Auch wieder nur so ein sturer Teenager, schien sein Blick eins ums andere Mal zu sagen. Dabei wollte ich ihn doch vom Gegenteil überzeugen. Mehr noch, ich wollte etwas, worüber ich mich noch einmal mit ihm unterhalten konnte. Wollte ihm zeigen, dass wir die gleichen Interessen hatten, dass ich gescheit bin, und es sich für ihn lohnte, das Wort an mich zu richten, mir zuzuhören.
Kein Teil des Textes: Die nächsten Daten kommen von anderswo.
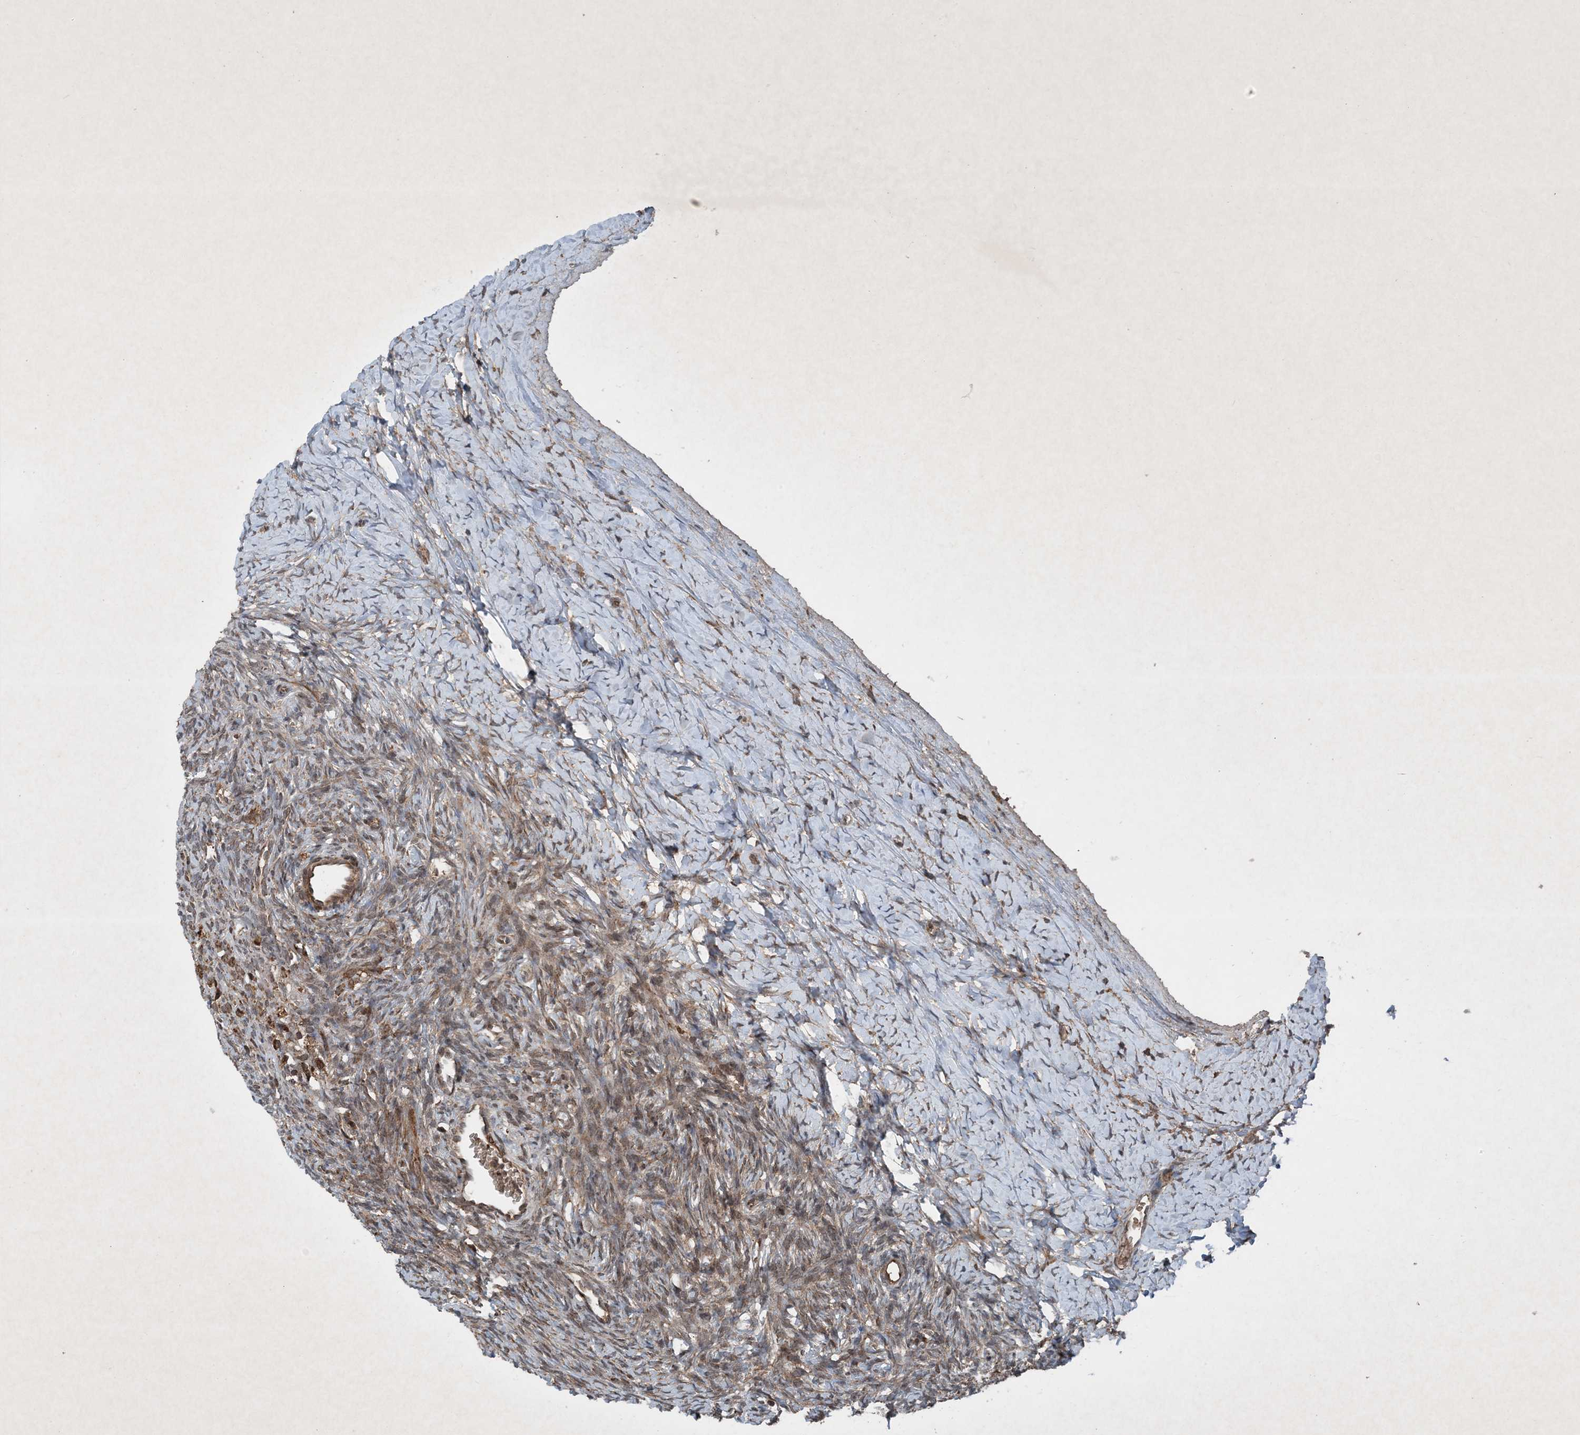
{"staining": {"intensity": "weak", "quantity": "25%-75%", "location": "cytoplasmic/membranous"}, "tissue": "ovary", "cell_type": "Ovarian stroma cells", "image_type": "normal", "snomed": [{"axis": "morphology", "description": "Normal tissue, NOS"}, {"axis": "morphology", "description": "Developmental malformation"}, {"axis": "topography", "description": "Ovary"}], "caption": "An immunohistochemistry (IHC) micrograph of unremarkable tissue is shown. Protein staining in brown labels weak cytoplasmic/membranous positivity in ovary within ovarian stroma cells. Immunohistochemistry (ihc) stains the protein in brown and the nuclei are stained blue.", "gene": "GNG5", "patient": {"sex": "female", "age": 39}}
Also lernte ich, wenn ich zuhause war. Ich lag im Bett, mein Tablet in der Hand, und las so viel über die Themen, die er mit uns durchnahm, bis mir der Kopf rauchte.
Trotzdem blieb nichts hängen.
Meine Gedanken glitten immer wieder ab. Ich sah ihn vor mir an der Tafel, wie sein Rücken sich bewegt, während er Daten an die Tafel schreibt und uns erzählt, welches bedeutendes Ereignis sich an jenem Tag zutrug. Ich sah, wie er am Pult sitzt, sich über Tests beugt, um sie zu korrigieren, und sich mit den langen Fingern das Haar aus der Stirn streicht. Ich sah ausschließlich ihn vor mir, nicht die Worte, die ich las und doch nicht las.
Also brach ich immer wieder ab, jeden Nachmittag, da ich mich einfältig fühlte. Und das Letzte, womit ich mich auseinandersetzen wollte, war meine angeborene Lernschwäche.
Deshalb lernte ich ungern, denn wenn ich etwas nicht verstand, kam ich mir unterbemittelt vor. Und so wollte ich mich nicht selbst sehen. Lieber tat ich so, als wäre ich nur faul, statt dumm. Es war ja auch nicht so, als wäre jemand in greifbarer Nähe, der sich die Zeit hätte nehmen können, mir das ein oder andere bei den Hausaufgaben zu erklären.
»Papa, Mama, wie geht dies, wie geht das? Wie wende ich jene Formel an? Wann und aus welchem Grund geschah dies und jenes? Wie wird dieses Wort geschrieben, wann setze ich ein Komma?« Fragen, die ich meinen Eltern nicht stellen konnte, weil sie nicht da waren. Und wenn sie es waren, keine Zeit hatten.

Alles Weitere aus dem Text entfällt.